-- RECORDS SHOWN start --
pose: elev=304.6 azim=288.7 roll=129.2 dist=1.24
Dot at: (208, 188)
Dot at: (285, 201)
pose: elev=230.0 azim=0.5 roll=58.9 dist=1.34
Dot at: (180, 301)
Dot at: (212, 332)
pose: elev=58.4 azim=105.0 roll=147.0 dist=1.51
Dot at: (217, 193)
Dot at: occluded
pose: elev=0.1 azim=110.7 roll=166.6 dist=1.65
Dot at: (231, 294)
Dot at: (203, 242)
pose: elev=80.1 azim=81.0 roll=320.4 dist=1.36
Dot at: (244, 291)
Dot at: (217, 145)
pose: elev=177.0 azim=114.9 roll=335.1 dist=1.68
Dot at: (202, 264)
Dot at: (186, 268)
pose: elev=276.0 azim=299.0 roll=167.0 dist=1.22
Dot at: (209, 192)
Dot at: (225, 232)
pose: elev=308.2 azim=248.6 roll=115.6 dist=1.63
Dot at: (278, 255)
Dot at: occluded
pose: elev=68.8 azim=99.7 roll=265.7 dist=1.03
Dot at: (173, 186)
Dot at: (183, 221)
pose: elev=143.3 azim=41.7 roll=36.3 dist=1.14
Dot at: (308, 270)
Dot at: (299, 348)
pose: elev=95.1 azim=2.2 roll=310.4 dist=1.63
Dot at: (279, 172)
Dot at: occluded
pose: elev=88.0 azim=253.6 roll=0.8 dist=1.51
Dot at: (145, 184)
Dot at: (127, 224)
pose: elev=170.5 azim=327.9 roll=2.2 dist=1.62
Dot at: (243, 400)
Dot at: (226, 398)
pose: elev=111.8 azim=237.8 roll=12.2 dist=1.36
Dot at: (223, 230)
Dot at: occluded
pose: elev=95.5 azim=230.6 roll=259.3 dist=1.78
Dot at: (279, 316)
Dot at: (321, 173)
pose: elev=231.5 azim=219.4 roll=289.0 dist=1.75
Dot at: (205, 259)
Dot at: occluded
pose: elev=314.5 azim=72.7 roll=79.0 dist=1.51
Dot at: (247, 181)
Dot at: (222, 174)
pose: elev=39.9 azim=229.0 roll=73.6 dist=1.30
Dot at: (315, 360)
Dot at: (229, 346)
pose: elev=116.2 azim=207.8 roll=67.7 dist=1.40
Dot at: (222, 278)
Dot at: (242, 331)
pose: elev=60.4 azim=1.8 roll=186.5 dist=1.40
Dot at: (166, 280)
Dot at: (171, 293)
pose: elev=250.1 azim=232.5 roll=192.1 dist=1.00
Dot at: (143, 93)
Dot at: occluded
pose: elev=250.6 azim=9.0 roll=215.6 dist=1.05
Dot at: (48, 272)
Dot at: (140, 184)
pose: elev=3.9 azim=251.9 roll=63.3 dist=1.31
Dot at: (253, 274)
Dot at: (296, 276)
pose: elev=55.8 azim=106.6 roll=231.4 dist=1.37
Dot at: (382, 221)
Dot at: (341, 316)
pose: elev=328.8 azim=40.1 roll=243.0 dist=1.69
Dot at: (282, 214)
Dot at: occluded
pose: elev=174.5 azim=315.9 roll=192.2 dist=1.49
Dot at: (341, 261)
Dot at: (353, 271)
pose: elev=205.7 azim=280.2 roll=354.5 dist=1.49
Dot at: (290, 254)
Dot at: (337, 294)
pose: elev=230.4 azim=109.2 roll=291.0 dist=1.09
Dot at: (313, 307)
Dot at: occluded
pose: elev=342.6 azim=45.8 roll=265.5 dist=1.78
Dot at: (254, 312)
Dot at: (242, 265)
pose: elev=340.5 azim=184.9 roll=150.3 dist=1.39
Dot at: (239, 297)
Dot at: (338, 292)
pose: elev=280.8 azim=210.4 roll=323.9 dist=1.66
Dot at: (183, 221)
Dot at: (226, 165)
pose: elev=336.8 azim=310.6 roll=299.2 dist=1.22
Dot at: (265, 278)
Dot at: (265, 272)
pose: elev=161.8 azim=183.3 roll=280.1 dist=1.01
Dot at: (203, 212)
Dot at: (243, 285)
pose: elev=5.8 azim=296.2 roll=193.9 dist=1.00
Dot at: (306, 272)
-- RECORDS SHOWN end --
**WORK REQUIRED:**
Convert every line of the entries above into a JSON list of strings, one string per line, leaving out blank lines.

**SOLUTION TO THIS PROBLEM:**
[
  "pose: elev=304.6 azim=288.7 roll=129.2 dist=1.24",
  "Dot at: (208, 188)",
  "Dot at: (285, 201)",
  "pose: elev=230.0 azim=0.5 roll=58.9 dist=1.34",
  "Dot at: (180, 301)",
  "Dot at: (212, 332)",
  "pose: elev=58.4 azim=105.0 roll=147.0 dist=1.51",
  "Dot at: (217, 193)",
  "Dot at: occluded",
  "pose: elev=0.1 azim=110.7 roll=166.6 dist=1.65",
  "Dot at: (231, 294)",
  "Dot at: (203, 242)",
  "pose: elev=80.1 azim=81.0 roll=320.4 dist=1.36",
  "Dot at: (244, 291)",
  "Dot at: (217, 145)",
  "pose: elev=177.0 azim=114.9 roll=335.1 dist=1.68",
  "Dot at: (202, 264)",
  "Dot at: (186, 268)",
  "pose: elev=276.0 azim=299.0 roll=167.0 dist=1.22",
  "Dot at: (209, 192)",
  "Dot at: (225, 232)",
  "pose: elev=308.2 azim=248.6 roll=115.6 dist=1.63",
  "Dot at: (278, 255)",
  "Dot at: occluded",
  "pose: elev=68.8 azim=99.7 roll=265.7 dist=1.03",
  "Dot at: (173, 186)",
  "Dot at: (183, 221)",
  "pose: elev=143.3 azim=41.7 roll=36.3 dist=1.14",
  "Dot at: (308, 270)",
  "Dot at: (299, 348)",
  "pose: elev=95.1 azim=2.2 roll=310.4 dist=1.63",
  "Dot at: (279, 172)",
  "Dot at: occluded",
  "pose: elev=88.0 azim=253.6 roll=0.8 dist=1.51",
  "Dot at: (145, 184)",
  "Dot at: (127, 224)",
  "pose: elev=170.5 azim=327.9 roll=2.2 dist=1.62",
  "Dot at: (243, 400)",
  "Dot at: (226, 398)",
  "pose: elev=111.8 azim=237.8 roll=12.2 dist=1.36",
  "Dot at: (223, 230)",
  "Dot at: occluded",
  "pose: elev=95.5 azim=230.6 roll=259.3 dist=1.78",
  "Dot at: (279, 316)",
  "Dot at: (321, 173)",
  "pose: elev=231.5 azim=219.4 roll=289.0 dist=1.75",
  "Dot at: (205, 259)",
  "Dot at: occluded",
  "pose: elev=314.5 azim=72.7 roll=79.0 dist=1.51",
  "Dot at: (247, 181)",
  "Dot at: (222, 174)",
  "pose: elev=39.9 azim=229.0 roll=73.6 dist=1.30",
  "Dot at: (315, 360)",
  "Dot at: (229, 346)",
  "pose: elev=116.2 azim=207.8 roll=67.7 dist=1.40",
  "Dot at: (222, 278)",
  "Dot at: (242, 331)",
  "pose: elev=60.4 azim=1.8 roll=186.5 dist=1.40",
  "Dot at: (166, 280)",
  "Dot at: (171, 293)",
  "pose: elev=250.1 azim=232.5 roll=192.1 dist=1.00",
  "Dot at: (143, 93)",
  "Dot at: occluded",
  "pose: elev=250.6 azim=9.0 roll=215.6 dist=1.05",
  "Dot at: (48, 272)",
  "Dot at: (140, 184)",
  "pose: elev=3.9 azim=251.9 roll=63.3 dist=1.31",
  "Dot at: (253, 274)",
  "Dot at: (296, 276)",
  "pose: elev=55.8 azim=106.6 roll=231.4 dist=1.37",
  "Dot at: (382, 221)",
  "Dot at: (341, 316)",
  "pose: elev=328.8 azim=40.1 roll=243.0 dist=1.69",
  "Dot at: (282, 214)",
  "Dot at: occluded",
  "pose: elev=174.5 azim=315.9 roll=192.2 dist=1.49",
  "Dot at: (341, 261)",
  "Dot at: (353, 271)",
  "pose: elev=205.7 azim=280.2 roll=354.5 dist=1.49",
  "Dot at: (290, 254)",
  "Dot at: (337, 294)",
  "pose: elev=230.4 azim=109.2 roll=291.0 dist=1.09",
  "Dot at: (313, 307)",
  "Dot at: occluded",
  "pose: elev=342.6 azim=45.8 roll=265.5 dist=1.78",
  "Dot at: (254, 312)",
  "Dot at: (242, 265)",
  "pose: elev=340.5 azim=184.9 roll=150.3 dist=1.39",
  "Dot at: (239, 297)",
  "Dot at: (338, 292)",
  "pose: elev=280.8 azim=210.4 roll=323.9 dist=1.66",
  "Dot at: (183, 221)",
  "Dot at: (226, 165)",
  "pose: elev=336.8 azim=310.6 roll=299.2 dist=1.22",
  "Dot at: (265, 278)",
  "Dot at: (265, 272)",
  "pose: elev=161.8 azim=183.3 roll=280.1 dist=1.01",
  "Dot at: (203, 212)",
  "Dot at: (243, 285)",
  "pose: elev=5.8 azim=296.2 roll=193.9 dist=1.00",
  "Dot at: (306, 272)"
]